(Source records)
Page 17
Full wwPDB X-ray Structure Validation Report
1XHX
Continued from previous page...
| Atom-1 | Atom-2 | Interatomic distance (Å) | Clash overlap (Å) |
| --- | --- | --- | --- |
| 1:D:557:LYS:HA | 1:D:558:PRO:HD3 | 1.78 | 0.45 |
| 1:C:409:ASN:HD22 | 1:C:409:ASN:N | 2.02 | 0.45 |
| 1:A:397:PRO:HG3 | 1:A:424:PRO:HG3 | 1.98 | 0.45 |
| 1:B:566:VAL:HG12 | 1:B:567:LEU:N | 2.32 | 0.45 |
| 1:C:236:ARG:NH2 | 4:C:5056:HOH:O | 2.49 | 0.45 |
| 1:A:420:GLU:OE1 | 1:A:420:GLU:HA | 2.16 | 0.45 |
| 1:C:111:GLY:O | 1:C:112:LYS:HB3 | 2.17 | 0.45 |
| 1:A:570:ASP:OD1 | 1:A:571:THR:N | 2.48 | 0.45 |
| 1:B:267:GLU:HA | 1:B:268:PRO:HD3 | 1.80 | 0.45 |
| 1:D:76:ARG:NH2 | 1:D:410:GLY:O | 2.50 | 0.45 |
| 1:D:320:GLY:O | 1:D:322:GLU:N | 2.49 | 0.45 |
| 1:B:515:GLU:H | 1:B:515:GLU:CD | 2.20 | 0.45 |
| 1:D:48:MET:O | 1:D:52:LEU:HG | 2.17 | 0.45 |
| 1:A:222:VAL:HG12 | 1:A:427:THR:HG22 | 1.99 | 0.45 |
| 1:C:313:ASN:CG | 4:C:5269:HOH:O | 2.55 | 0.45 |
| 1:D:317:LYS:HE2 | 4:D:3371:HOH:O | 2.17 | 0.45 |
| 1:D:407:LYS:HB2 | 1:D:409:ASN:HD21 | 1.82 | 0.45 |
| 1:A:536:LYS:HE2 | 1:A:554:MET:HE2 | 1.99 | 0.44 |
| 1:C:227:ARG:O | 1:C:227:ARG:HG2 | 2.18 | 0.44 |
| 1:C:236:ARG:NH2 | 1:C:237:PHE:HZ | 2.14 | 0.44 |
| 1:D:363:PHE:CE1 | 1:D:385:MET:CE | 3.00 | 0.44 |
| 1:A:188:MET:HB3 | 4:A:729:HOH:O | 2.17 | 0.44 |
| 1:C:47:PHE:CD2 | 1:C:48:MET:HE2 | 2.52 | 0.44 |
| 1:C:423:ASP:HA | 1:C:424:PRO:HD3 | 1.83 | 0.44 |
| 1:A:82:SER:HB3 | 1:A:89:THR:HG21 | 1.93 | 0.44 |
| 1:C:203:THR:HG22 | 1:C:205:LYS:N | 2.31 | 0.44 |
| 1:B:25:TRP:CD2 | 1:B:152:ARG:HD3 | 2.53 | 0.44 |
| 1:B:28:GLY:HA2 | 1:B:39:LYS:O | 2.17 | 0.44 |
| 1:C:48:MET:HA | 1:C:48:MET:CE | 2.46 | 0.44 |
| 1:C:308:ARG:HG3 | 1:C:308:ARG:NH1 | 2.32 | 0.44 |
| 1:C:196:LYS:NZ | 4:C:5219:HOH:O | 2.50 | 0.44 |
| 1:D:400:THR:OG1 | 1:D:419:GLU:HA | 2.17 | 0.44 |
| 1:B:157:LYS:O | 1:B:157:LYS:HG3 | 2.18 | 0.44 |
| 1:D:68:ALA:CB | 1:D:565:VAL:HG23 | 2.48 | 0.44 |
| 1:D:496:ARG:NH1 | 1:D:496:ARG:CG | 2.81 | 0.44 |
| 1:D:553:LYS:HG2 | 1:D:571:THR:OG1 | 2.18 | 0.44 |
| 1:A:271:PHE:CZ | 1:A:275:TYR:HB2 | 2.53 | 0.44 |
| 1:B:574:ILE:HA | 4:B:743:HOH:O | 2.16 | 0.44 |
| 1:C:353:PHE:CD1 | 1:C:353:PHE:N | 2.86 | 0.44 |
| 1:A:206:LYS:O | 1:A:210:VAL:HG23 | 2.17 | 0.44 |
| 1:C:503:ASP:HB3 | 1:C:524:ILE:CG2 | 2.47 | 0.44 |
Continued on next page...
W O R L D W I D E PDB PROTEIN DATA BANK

| Your instructions |
Print out all of the data above word for word.

| Reply |
Page 17
Full wwPDB X-ray Structure Validation Report
1XHX
Continued from previous page...
| Atom-1 | Atom-2 | Interatomic distance (Å) | Clash overlap (Å) |
| --- | --- | --- | --- |
| 1:D:557:LYS:HA | 1:D:558:PRO:HD3 | 1.78 | 0.45 |
| 1:C:409:ASN:HD22 | 1:C:409:ASN:N | 2.02 | 0.45 |
| 1:A:397:PRO:HG3 | 1:A:424:PRO:HG3 | 1.98 | 0.45 |
| 1:B:566:VAL:HG12 | 1:B:567:LEU:N | 2.32 | 0.45 |
| 1:C:236:ARG:NH2 | 4:C:5056:HOH:O | 2.49 | 0.45 |
| 1:A:420:GLU:OE1 | 1:A:420:GLU:HA | 2.16 | 0.45 |
| 1:C:111:GLY:O | 1:C:112:LYS:HB3 | 2.17 | 0.45 |
| 1:A:570:ASP:OD1 | 1:A:571:THR:N | 2.48 | 0.45 |
| 1:B:267:GLU:HA | 1:B:268:PRO:HD3 | 1.80 | 0.45 |
| 1:D:76:ARG:NH2 | 1:D:410:GLY:O | 2.50 | 0.45 |
| 1:D:320:GLY:O | 1:D:322:GLU:N | 2.49 | 0.45 |
| 1:B:515:GLU:H | 1:B:515:GLU:CD | 2.20 | 0.45 |
| 1:D:48:MET:O | 1:D:52:LEU:HG | 2.17 | 0.45 |
| 1:A:222:VAL:HG12 | 1:A:427:THR:HG22 | 1.99 | 0.45 |
| 1:C:313:ASN:CG | 4:C:5269:HOH:O | 2.55 | 0.45 |
| 1:D:317:LYS:HE2 | 4:D:3371:HOH:O | 2.17 | 0.45 |
| 1:D:407:LYS:HB2 | 1:D:409:ASN:HD21 | 1.82 | 0.45 |
| 1:A:536:LYS:HE2 | 1:A:554:MET:HE2 | 1.99 | 0.44 |
| 1:C:227:ARG:O | 1:C:227:ARG:HG2 | 2.18 | 0.44 |
| 1:C:236:ARG:NH2 | 1:C:237:PHE:HZ | 2.14 | 0.44 |
| 1:D:363:PHE:CE1 | 1:D:385:MET:CE | 3.00 | 0.44 |
| 1:A:188:MET:HB3 | 4:A:729:HOH:O | 2.17 | 0.44 |
| 1:C:47:PHE:CD2 | 1:C:48:MET:HE2 | 2.52 | 0.44 |
| 1:C:423:ASP:HA | 1:C:424:PRO:HD3 | 1.83 | 0.44 |
| 1:A:82:SER:HB3 | 1:A:89:THR:HG21 | 1.93 | 0.44 |
| 1:C:203:THR:HG22 | 1:C:205:LYS:N | 2.31 | 0.44 |
| 1:B:25:TRP:CD2 | 1:B:152:ARG:HD3 | 2.53 | 0.44 |
| 1:B:28:GLY:HA2 | 1:B:39:LYS:O | 2.17 | 0.44 |
| 1:C:48:MET:HA | 1:C:48:MET:CE | 2.46 | 0.44 |
| 1:C:308:ARG:HG3 | 1:C:308:ARG:NH1 | 2.32 | 0.44 |
| 1:C:196:LYS:NZ | 4:C:5219:HOH:O | 2.50 | 0.44 |
| 1:D:400:THR:OG1 | 1:D:419:GLU:HA | 2.17 | 0.44 |
| 1:B:157:LYS:O | 1:B:157:LYS:HG3 | 2.18 | 0.44 |
| 1:D:68:ALA:CB | 1:D:565:VAL:HG23 | 2.48 | 0.44 |
| 1:D:496:ARG:NH1 | 1:D:496:ARG:CG | 2.81 | 0.44 |
| 1:D:553:LYS:HG2 | 1:D:571:THR:OG1 | 2.18 | 0.44 |
| 1:A:271:PHE:CZ | 1:A:275:TYR:HB2 | 2.53 | 0.44 |
| 1:B:574:ILE:HA | 4:B:743:HOH:O | 2.16 | 0.44 |
| 1:C:353:PHE:CD1 | 1:C:353:PHE:N | 2.86 | 0.44 |
| 1:A:206:LYS:O | 1:A:210:VAL:HG23 | 2.17 | 0.44 |
| 1:C:503:ASP:HB3 | 1:C:524:ILE:CG2 | 2.47 | 0.44 |
Continued on next page...
W O R L D W I D E PDB PROTEIN DATA BANK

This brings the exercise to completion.